> [Consigne de travail A]
Selon l’article consacré au procès de M. Nguini Effa, quelles parties n’avaient pas attaqué l’ordonnance de renvoi dans le délai légal ? Énumérez-les toutes.
> [Consigne de travail B]
Rédigez la suite de l’article consacré au procès de M. Nguini Effa, en reprenant après sa dernière phrase.

> [Texte fourni]
----
L’article 184 dont il s’agit dispose que «quiconque par quelque moyen que ce soit obtient ou retient frauduleusement quelque bien que ce soit, mobilier ou immobilier, appartenant, destiné ou confié à l’Etat fédéral ou fédéré, à une coopérative, collectivité ou établissement, ou publics ou soumis à la tutelle administrative de l’Etat ou dont l’Etat détient directement ou indirectement la majorité du capital, est puni, au cas où la valeur de ces biens excède 500 mille francs, d’un emprisonnement à vie». Selon le représentant du ministère public, la demande de requalification introduite par l’ancien DG doit être rejetée par les juges.
Arrêt des poursuites?
Abordant l’exception visant la nullité de l’ordonnance du juge d’instruction qui a renvoyé M. Nguini Effa en jugement devant le TCS, le parquet note que ce dernier a, au cours de son interrogatoire, contesté le bien fondé des chefs d’accusation retenus à son encontre. Le magistrat du parquet balaie d’un revers de la main cette autre requête. Pour soutenir son argumentaire, il évoque les dispositions de l’article 267 du Code de procédure pénale disposant que les actes du juge d’instruction peuvent être frappés d’appel devant la chambre de contrôle de l’instruction, dans le délai de 48h, qui court à compter du lendemain du jour de la notification de l’ordonnance de renvoi. Or, souligne le magistrat du parquet, il se trouve que ni l’ancien DG de la Scdp et ses coaccusés, ni le parquet encore moins la partie civile, n’avaient attaqué ladite ordonnance dans le délai requis par la loi en vigueur.
Enfin, s’agissant de la troisième exception soulevée par un coaccusé de M. Nguini Effa relative à l’arrêt des poursuites judiciaires pour avoir déjà restitué le corps du délit, le ministère public demande que cette requête connaisse le même sort que les deux premières, c’est-à-dire qu’elle soit rejetée. Il explique que l’accusé qui a soulevé cette exception n’a pas produit les pièces justificatives du remboursement intégral ou partiel des fonds qui lui sont réclamés avant d’ajouter que la restitution des fonds détournés n’est pas synonyme d’arrêt automatique des poursuites judiciaires.
----
> [Informations affichées]
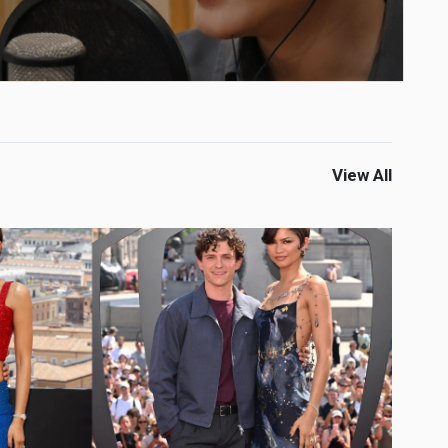
View All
----
> [Réponse rédigée A]
- L’ancien DG de la Scdp
- Ses coaccusés
- Le parquet
- La partie civile

> [Réponse rédigée B]
Pendant ses réquisitions finales proprement dites, corroborées par les avocats de la Scdp, le ministère public a été sans pitié pour l’ancien directeur général (DG) de la Jean Baptiste Nguini Effa et ses coaccusés, à l’exception de Théodore Guillaume Toko Dikongue et Kisito Cyr Toni Mifi Bogne Ondoua en faveur de qui il a requis à décharge. Le magistrat du parquet a précisé que pendant les débats, des pièces au soutien de l’accusation ont été produites au tribunal, débattues contradictoirement et admises au dossier de procédure comme des pièces à conviction. Il a, en outre, indiqué que l’ordonnance de renvoi du juge d’instruction et le rapport d’expertise de l’expert financier commis par le TCS pour faire la lumière dans cette affaire concordent avec les déclarations des témoins de l’accusation, qui imputent aux accusés un supposé détournement de deniers publics d’un montant global de 882,6 millions de francs repartis en deux volets. Il s’agit des dépenses réalisées dans le cadre du fonctionnement du Siège Scdp de Douala et celles relatives aux activités du projet Nsam à Yaoundé.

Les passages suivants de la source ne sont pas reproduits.